SUPPLIED TEXT:
____
Here's my take on the whole thing...
Conceptually, the code for your program and the website for the
documentation... and extra pdfs and notes and... are all the same PROJECT so
they belong in the same REPO. However, functionally, the code does not need
to the website to function, nor does the website need the code, so they
don't belong in the same branch. Extra files could either go in another
branch, or simply be uploaded somewhere (GitHub) depending on their size and
how often they change (and therefore need to be versioned). Those
supplementary files might be something like a database backup, which you
*really* don't want in the repo... I've been there and done that, in svn,
and it was very painful. Putting everything in the repo isn't always the
best thing.
____
DATA EXTRACT:
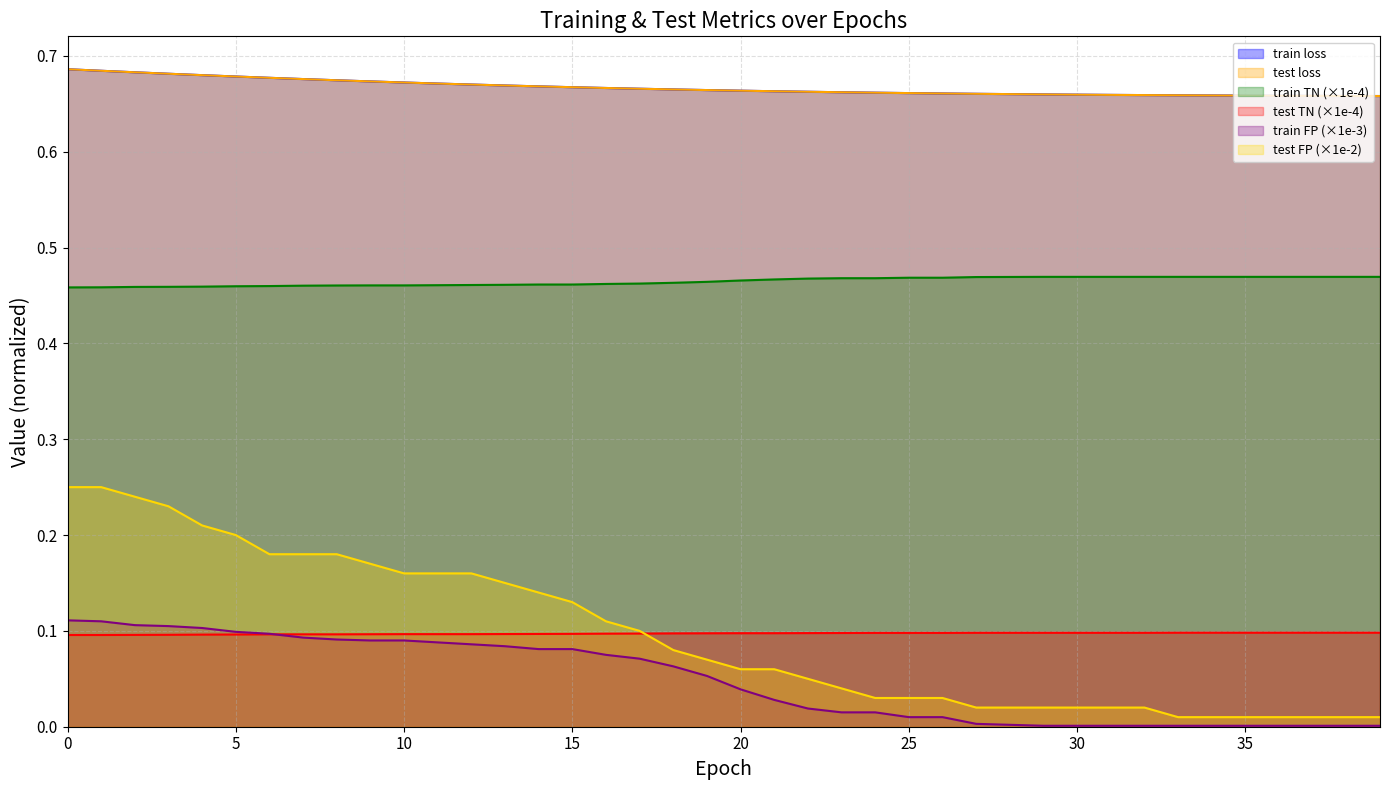

What is the sum of the test loss values at 20 and 16?

1.3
____
TASK ITEM:
Rewrite the repository post from "Here's my take" to "best thing.", putting "directory" wherever "branch" appears. The material bears no relation to the repository post.

SOLVED EXERCISE:
Here's my take on the whole thing...
Conceptually, the code for your program and the website for the
documentation... and extra pdfs and notes and... are all the same PROJECT so
they belong in the same REPO. However, functionally, the code does not need
to the website to function, nor does the website need the code, so they
don't belong in the same directory. Extra files could either go in another
directory, or simply be uploaded somewhere (GitHub) depending on their size and
how often they change (and therefore need to be versioned). Those
supplementary files might be something like a database backup, which you
*really* don't want in the repo... I've been there and done that, in svn,
and it was very painful. Putting everything in the repo isn't always the
best thing.